According to the green fund report released by Finance Ministry, the MVR 3.9 million collected as green tax in June include MVR 1.7 million from tourist properties in K. Atoll, MVR 307,000 from tourist properties in A. Dh. Atoll, and MVR 306,000 from tourist properties in Lh. Atoll.
The state did not receive green tax revenue from seven atolls; Sh. Atoll, F. Atoll, Th. Atoll, L. Atoll, G. Dh. Atoll, and Fuvahmulah City and Addu City.
By the end of June, the green fund – utilized to finance environmental protection and sustainable development projects such as water and sanitation projects, coastal protection projects and waste management projects – had a balance of MVR 918 million.
MVR 41 million was spent from the fund in June. The biggest spending, at MVR 16 million, was on land reclamation and construction of a revetment wall in K. Thilafushi.

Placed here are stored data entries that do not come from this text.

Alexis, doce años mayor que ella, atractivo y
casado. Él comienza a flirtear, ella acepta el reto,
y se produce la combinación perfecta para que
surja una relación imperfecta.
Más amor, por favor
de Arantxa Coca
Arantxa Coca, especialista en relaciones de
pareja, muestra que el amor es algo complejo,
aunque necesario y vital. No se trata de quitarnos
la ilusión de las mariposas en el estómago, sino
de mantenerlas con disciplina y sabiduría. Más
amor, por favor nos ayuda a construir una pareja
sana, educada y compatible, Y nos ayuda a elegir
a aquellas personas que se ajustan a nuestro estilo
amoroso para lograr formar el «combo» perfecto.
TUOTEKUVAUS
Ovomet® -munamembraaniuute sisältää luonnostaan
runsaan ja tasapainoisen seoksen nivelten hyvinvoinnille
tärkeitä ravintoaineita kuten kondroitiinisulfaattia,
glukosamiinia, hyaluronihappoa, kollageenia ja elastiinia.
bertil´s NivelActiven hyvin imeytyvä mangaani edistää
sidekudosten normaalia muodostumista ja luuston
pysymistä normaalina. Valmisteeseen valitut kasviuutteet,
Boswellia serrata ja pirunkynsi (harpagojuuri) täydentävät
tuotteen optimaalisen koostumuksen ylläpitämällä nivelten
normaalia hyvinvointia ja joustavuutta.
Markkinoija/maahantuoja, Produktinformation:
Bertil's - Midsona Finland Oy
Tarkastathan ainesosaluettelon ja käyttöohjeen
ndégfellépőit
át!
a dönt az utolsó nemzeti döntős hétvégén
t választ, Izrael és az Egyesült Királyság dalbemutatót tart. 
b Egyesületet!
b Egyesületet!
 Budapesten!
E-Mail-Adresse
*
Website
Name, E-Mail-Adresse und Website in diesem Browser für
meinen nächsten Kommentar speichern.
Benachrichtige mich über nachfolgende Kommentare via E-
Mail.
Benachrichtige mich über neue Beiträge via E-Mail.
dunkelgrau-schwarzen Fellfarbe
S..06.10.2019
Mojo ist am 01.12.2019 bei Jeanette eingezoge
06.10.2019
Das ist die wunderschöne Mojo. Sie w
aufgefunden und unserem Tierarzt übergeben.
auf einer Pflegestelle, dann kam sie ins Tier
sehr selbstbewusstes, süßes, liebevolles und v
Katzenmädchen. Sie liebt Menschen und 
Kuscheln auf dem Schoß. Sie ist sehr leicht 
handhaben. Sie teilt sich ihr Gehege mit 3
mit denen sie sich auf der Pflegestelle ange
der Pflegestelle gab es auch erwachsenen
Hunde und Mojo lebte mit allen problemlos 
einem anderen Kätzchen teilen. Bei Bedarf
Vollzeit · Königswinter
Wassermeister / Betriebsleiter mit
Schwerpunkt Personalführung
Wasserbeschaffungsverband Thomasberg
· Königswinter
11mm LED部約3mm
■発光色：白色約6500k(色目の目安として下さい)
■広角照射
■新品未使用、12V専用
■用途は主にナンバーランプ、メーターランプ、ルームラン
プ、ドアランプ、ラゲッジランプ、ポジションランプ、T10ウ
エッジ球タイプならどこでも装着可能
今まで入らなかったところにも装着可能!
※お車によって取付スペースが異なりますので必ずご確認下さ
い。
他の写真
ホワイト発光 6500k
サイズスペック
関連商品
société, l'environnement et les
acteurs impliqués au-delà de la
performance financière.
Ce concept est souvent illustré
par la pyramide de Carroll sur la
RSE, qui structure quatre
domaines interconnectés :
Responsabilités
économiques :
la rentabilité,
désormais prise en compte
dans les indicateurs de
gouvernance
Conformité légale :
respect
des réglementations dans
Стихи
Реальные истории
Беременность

Green Tax was first imposed on tourists who stay at resorts at the rate of USD 6 per night in 2015. It was expanded to tourists who also stay at guesthouses at the rate of USD 3 per night in 2016.
Green tax revenue had begun to decline with the emergence of the Covid-19 pandemic, and had dropped drastically following the closure of resorts and guesthouses, and the closure on the country’s borders in March.
Prior to that, the state had collected MVR 84.9 million as green tax in January, MVR 77.2 million as green tax in February, and MVR 74 million as green tax in March.
Maldives reopened its borders on July 15. Resorts and liveaboard vessels have been allowed to resume operations, while guesthouses in residential islands outside of Male’ region will be allowed to resume operations on October 15.
Maldives is currently open to all tourists, provided they have proof of a negative COVID-19 PCR test taken maximum 72 hours before departure from their original destination. However, tourist arrivals remain significantly low due to the ongoing pandemic.